A professor, biologist, and physiologist argues that modern Darwinism’s materialist and mechanistic biases have led to a scientific dead end, unable to define what life is—and only an openness to the qualities of "purpose and desire" will move the field forward.
Scott Turner contends. "To be scientists, we force ourselves into a Hobson’s choice on the matter: accept intentionality and purposefulness as real attributes of life, which disqualifies you as a scientist; or become a scientist and dismiss life’s distinctive quality from your thinking. I have come to believe that this choice actually stands in the way of our having a fully coherent theory of life."

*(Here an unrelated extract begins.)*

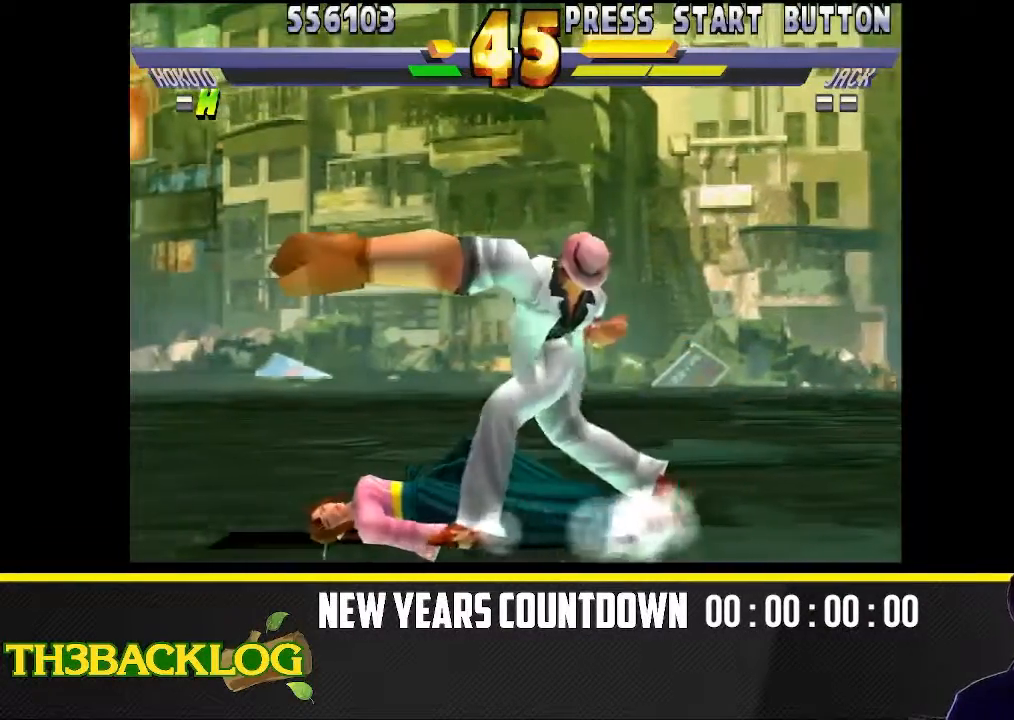
{"buttons": [], "left_stick": "right", "events": [[17, "SQUARE", "up"], [17, "TRIANGLE", "up"], [100, "SQUARE", "down"], [117, "TRIANGLE", "down"], [183, "TRIANGLE", "up"], [200, "SQUARE", "up"], [400, "SQUARE", "down"], [400, "TRIANGLE", "down"], [467, "SQUARE", "up"], [467, "TRIANGLE", "up"]]}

Growing research shows that life's most distinctive quality, shared by all living things, is purpose and desire: maintain homeostasis to sustain life. In Purpose and Desire, Turner draws on the work of Claude Bernard, a contemporary of Darwin revered among physiologists as the founder of experimental medicine, to build on Bernard’s "dangerous idea" of vitalism, which seeks to identify what makes "life" a unique phenomenon of nature. To further its quest to achieve a fuller understanding of life, Turner argues, science must move beyond strictly accepted measures that consider only the mechanics of nature.
A thoughtful appeal to widen our perspective of biology that is grounded in scientific evidence, Purpose and Desire helps us bridge the ideological evolutionary divide.